- [RECORD EXTRACTS]:
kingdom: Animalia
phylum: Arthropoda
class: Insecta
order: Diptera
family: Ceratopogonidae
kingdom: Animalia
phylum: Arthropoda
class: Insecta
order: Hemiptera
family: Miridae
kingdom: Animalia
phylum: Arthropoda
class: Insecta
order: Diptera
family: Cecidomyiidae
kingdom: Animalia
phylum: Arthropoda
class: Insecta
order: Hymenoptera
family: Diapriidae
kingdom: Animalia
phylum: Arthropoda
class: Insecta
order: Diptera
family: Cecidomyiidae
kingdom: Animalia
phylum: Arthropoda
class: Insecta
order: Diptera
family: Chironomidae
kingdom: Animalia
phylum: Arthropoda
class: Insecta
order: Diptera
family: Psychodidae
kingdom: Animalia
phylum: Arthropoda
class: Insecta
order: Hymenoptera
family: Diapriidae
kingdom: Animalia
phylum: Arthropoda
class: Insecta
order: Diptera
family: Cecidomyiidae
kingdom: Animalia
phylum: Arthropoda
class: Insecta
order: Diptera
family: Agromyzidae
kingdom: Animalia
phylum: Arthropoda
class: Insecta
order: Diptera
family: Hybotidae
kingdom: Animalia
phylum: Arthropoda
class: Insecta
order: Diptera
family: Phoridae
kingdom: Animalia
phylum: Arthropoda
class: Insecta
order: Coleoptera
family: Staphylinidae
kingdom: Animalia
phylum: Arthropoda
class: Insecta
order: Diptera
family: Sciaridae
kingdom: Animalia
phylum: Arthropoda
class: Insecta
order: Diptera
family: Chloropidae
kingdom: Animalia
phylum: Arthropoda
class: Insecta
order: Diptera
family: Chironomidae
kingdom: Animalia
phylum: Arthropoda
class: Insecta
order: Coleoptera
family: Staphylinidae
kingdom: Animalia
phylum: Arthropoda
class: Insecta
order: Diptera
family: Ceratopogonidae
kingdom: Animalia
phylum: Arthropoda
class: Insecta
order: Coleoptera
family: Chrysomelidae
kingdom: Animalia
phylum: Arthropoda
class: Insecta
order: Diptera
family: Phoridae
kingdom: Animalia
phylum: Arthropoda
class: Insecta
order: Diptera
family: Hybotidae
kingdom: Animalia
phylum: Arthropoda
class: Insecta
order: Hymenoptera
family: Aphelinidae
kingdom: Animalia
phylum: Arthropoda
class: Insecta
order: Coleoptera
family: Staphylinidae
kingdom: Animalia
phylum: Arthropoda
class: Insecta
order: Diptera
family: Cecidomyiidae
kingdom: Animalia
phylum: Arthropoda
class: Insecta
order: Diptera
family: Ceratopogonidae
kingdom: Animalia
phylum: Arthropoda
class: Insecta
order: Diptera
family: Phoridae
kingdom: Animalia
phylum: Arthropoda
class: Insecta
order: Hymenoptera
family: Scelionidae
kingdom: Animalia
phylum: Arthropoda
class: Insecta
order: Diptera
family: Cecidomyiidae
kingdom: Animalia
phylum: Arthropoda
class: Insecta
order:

- [THE REQUEST]: Pull out the classification lines for every row above and reproduce them unchanged, in the same order.

- [TASK ANSWER]:
kingdom: Animalia
phylum: Arthropoda
class: Insecta
order: Diptera
family: Ceratopogonidae
kingdom: Animalia
phylum: Arthropoda
class: Insecta
order: Hemiptera
family: Miridae
kingdom: Animalia
phylum: Arthropoda
class: Insecta
order: Diptera
family: Cecidomyiidae
kingdom: Animalia
phylum: Arthropoda
class: Insecta
order: Hymenoptera
family: Diapriidae
kingdom: Animalia
phylum: Arthropoda
class: Insecta
order: Diptera
family: Cecidomyiidae
kingdom: Animalia
phylum: Arthropoda
class: Insecta
order: Diptera
family: Chironomidae
kingdom: Animalia
phylum: Arthropoda
class: Insecta
order: Diptera
family: Psychodidae
kingdom: Animalia
phylum: Arthropoda
class: Insecta
order: Hymenoptera
family: Diapriidae
kingdom: Animalia
phylum: Arthropoda
class: Insecta
order: Diptera
family: Cecidomyiidae
kingdom: Animalia
phylum: Arthropoda
class: Insecta
order: Diptera
family: Agromyzidae
kingdom: Animalia
phylum: Arthropoda
class: Insecta
order: Diptera
family: Hybotidae
kingdom: Animalia
phylum: Arthropoda
class: Insecta
order: Diptera
family: Phoridae
kingdom: Animalia
phylum: Arthropoda
class: Insecta
order: Coleoptera
family: Staphylinidae
kingdom: Animalia
phylum: Arthropoda
class: Insecta
order: Diptera
family: Sciaridae
kingdom: Animalia
phylum: Arthropoda
class: Insecta
order: Diptera
family: Chloropidae
kingdom: Animalia
phylum: Arthropoda
class: Insecta
order: Diptera
family: Chironomidae
kingdom: Animalia
phylum: Arthropoda
class: Insecta
order: Coleoptera
family: Staphylinidae
kingdom: Animalia
phylum: Arthropoda
class: Insecta
order: Diptera
family: Ceratopogonidae
kingdom: Animalia
phylum: Arthropoda
class: Insecta
order: Coleoptera
family: Chrysomelidae
kingdom: Animalia
phylum: Arthropoda
class: Insecta
order: Diptera
family: Phoridae
kingdom: Animalia
phylum: Arthropoda
class: Insecta
order: Diptera
family: Hybotidae
kingdom: Animalia
phylum: Arthropoda
class: Insecta
order: Hymenoptera
family: Aphelinidae
kingdom: Animalia
phylum: Arthropoda
class: Insecta
order: Coleoptera
family: Staphylinidae
kingdom: Animalia
phylum: Arthropoda
class: Insecta
order: Diptera
family: Cecidomyiidae
kingdom: Animalia
phylum: Arthropoda
class: Insecta
order: Diptera
family: Ceratopogonidae
kingdom: Animalia
phylum: Arthropoda
class: Insecta
order: Diptera
family: Phoridae
kingdom: Animalia
phylum: Arthropoda
class: Insecta
order: Hymenoptera
family: Scelionidae
kingdom: Animalia
phylum: Arthropoda
class: Insecta
order: Diptera
family: Cecidomyiidae
kingdom: Animalia
phylum: Arthropoda
class: Insecta
order:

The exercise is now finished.